## [Exercise objective]
Repeat all the lines below exactly, but omit the pictures.

## [Dataset excerpt]
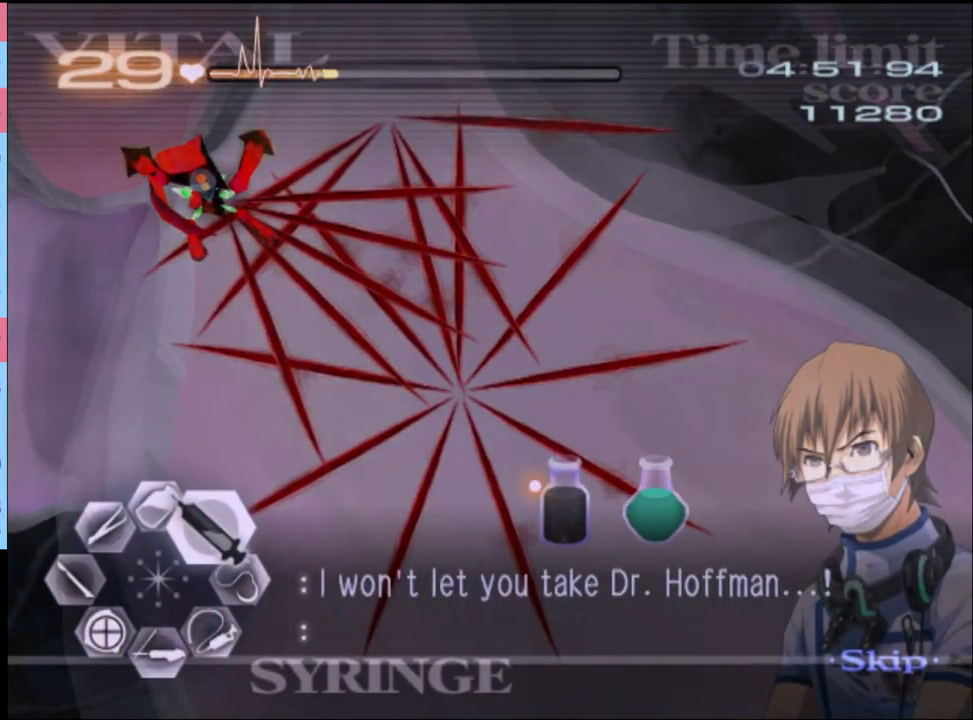
{"keys": ["d", "w"], "mouse": ["left"], "events": [[300, "mouse_left", "down"]]}
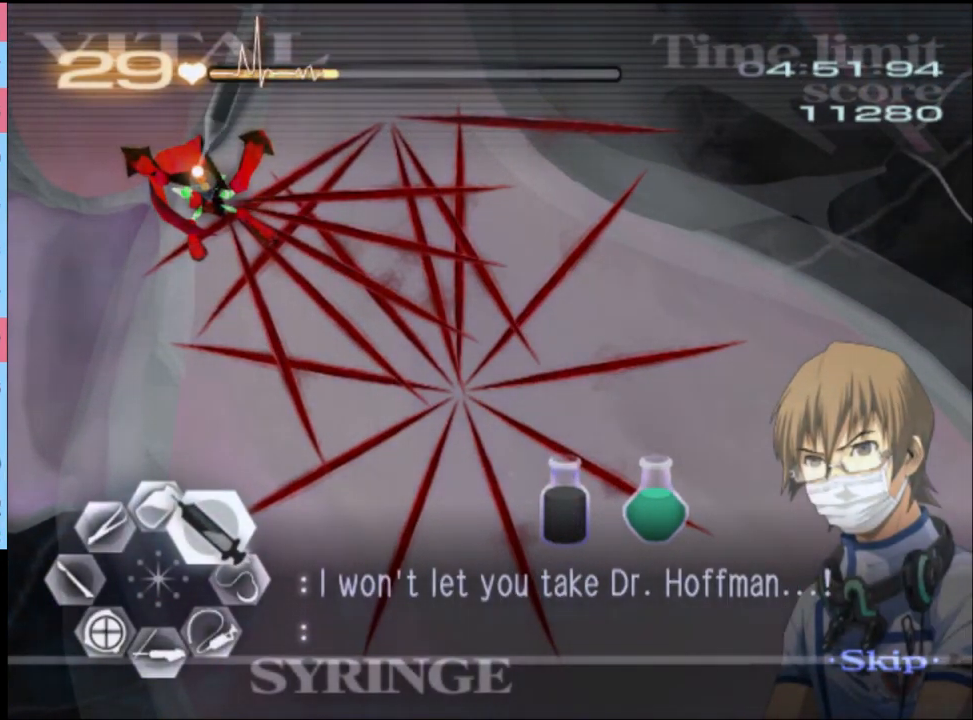
{"keys": ["d", "w"], "mouse": ["left"], "events": []}
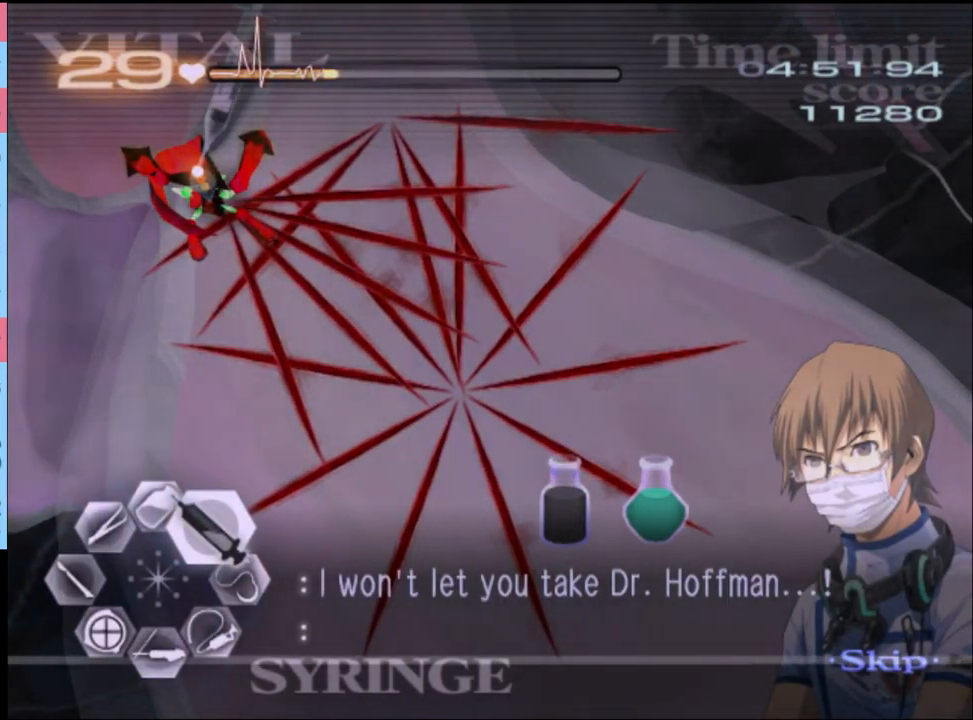
{"keys": [], "mouse": [], "events": [[367, "mouse_left", "up"], [433, "d", "up"], [433, "w", "up"]]}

## [Completed task]
{"keys": ["d", "w"], "mouse": ["left"], "events": [[300, "mouse_left", "down"]]}
{"keys": ["d", "w"], "mouse": ["left"], "events": []}
{"keys": [], "mouse": [], "events": [[367, "mouse_left", "up"], [433, "d", "up"], [433, "w", "up"]]}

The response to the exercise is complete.